▶ **TESTO PROPOSTO**
SUPERMERCATI DESPAR, 50 CANDELINE E UN PROCESSO PER MAFIA

Despar, marchio italiano leader nei supermercati, compie mezzo secolo. Mostre, pubblicità, cuoricini e “tutto per te da 50 anni”. Intanto i punti vendita nella Sicilia occidentale rimangono in amministrazione controllata e aspettano la sentenza che stabilirà se il loro concessionario, Giuseppe Grigoli, sia legato o meno a Cosa Nostra e se i suoi interessi in Despar siano o no condivisi con il boss latitante Matteo Messina Denaro. La storia arriva sui giornali nel dicembre 2007 quando Grigoli, uno tra gli imprenditori più importanti nel settore grazie alla gestione in esclusiva del marchio Despar per tutti i comuni delle province di Palermo, Trapani e Agrigento, viene arrestato. Il suo nome era emerso dopo l’arresto di Provenzano con la decrittazione di alcuni pizzini trovati nel suo covo, in cui venivano esposte al boss dei boss le ragioni per cui nell’Agrigentino e nel Corleonese erano stati aperti supermercati Despar.

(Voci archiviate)
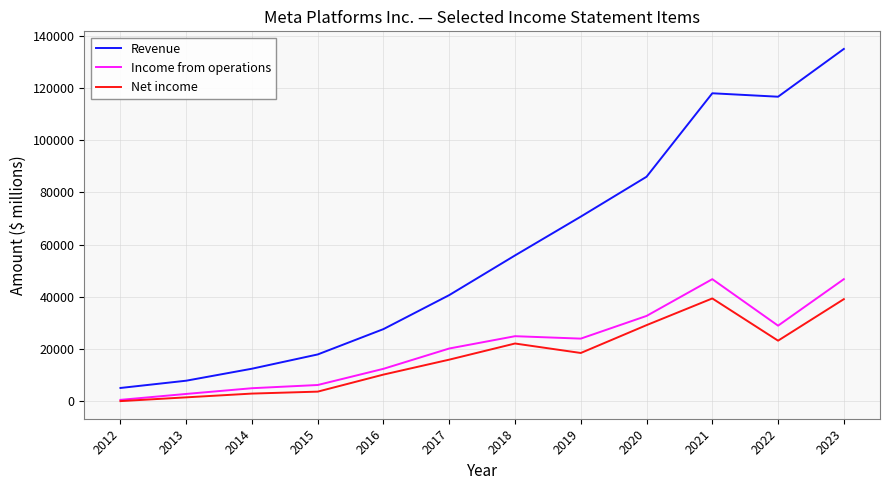

True or false: Revenue and Net income cross at least once.

False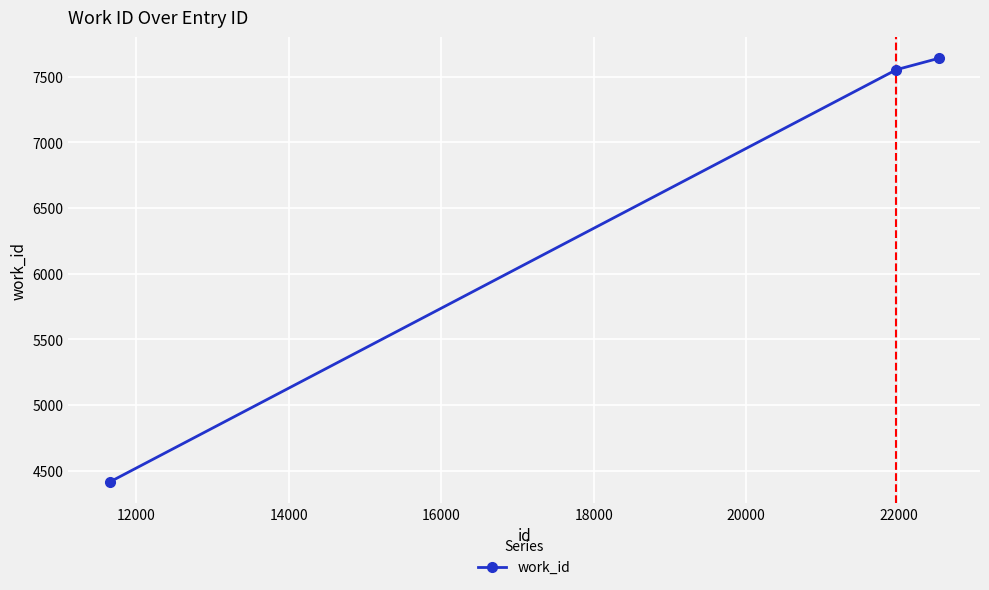

What is the value of the 1st point from the left?

4416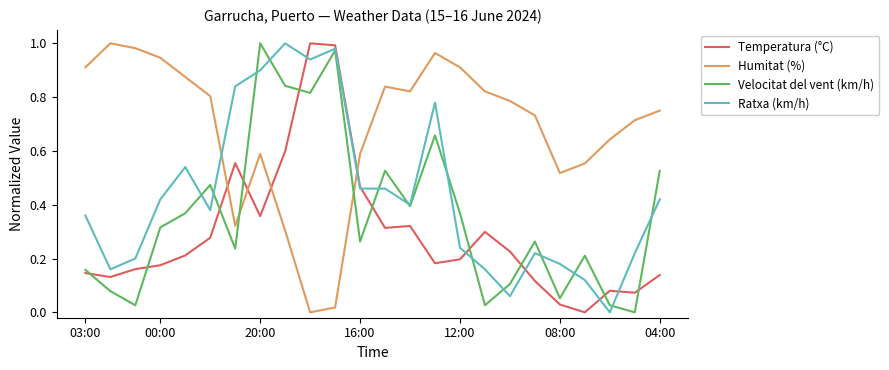

True or false: Velocitat del vent (km/h) and Humitat (%) cross at least once.

True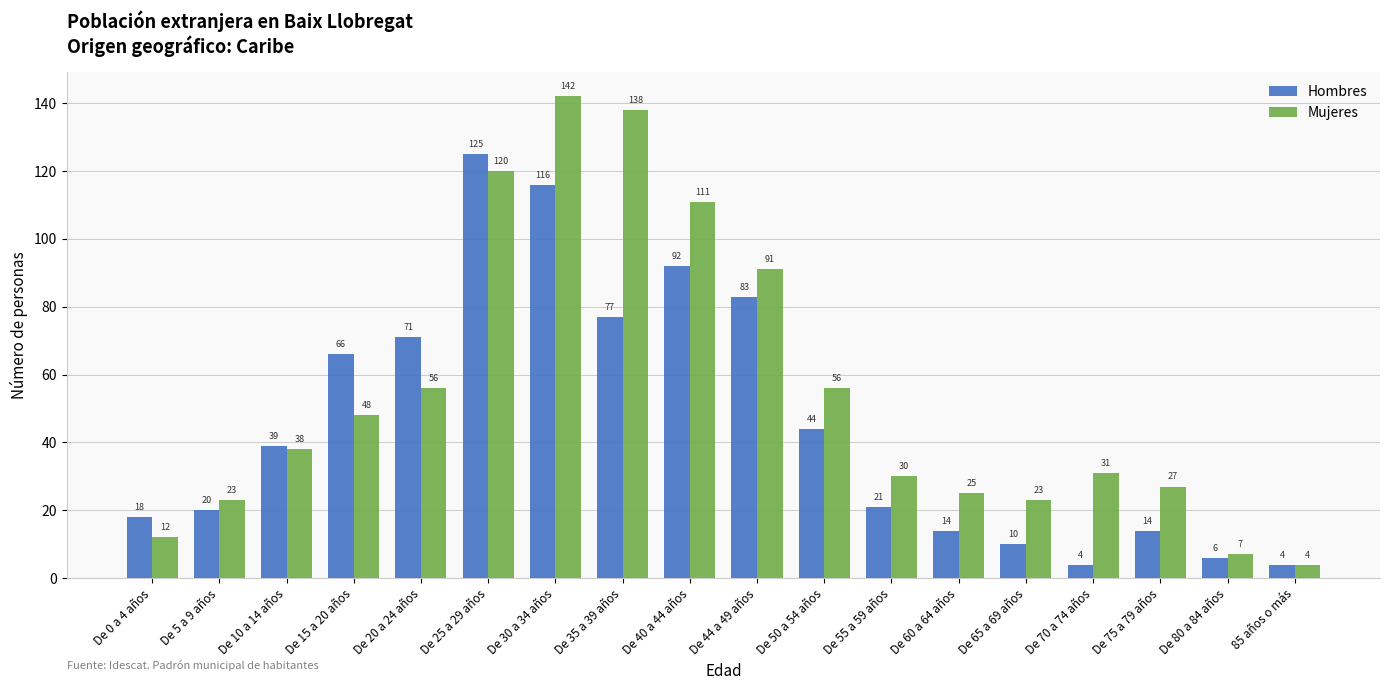

How many bars are there in total?

36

▶ **COMPITO**
Nel testo sui supermercati Despar, quali province comprendono i comuni in cui Giuseppe Grigoli gestiva il marchio in esclusiva? Elencale tutte.

▶ **RISPOSTA**
Palermo, Trapani, Agrigento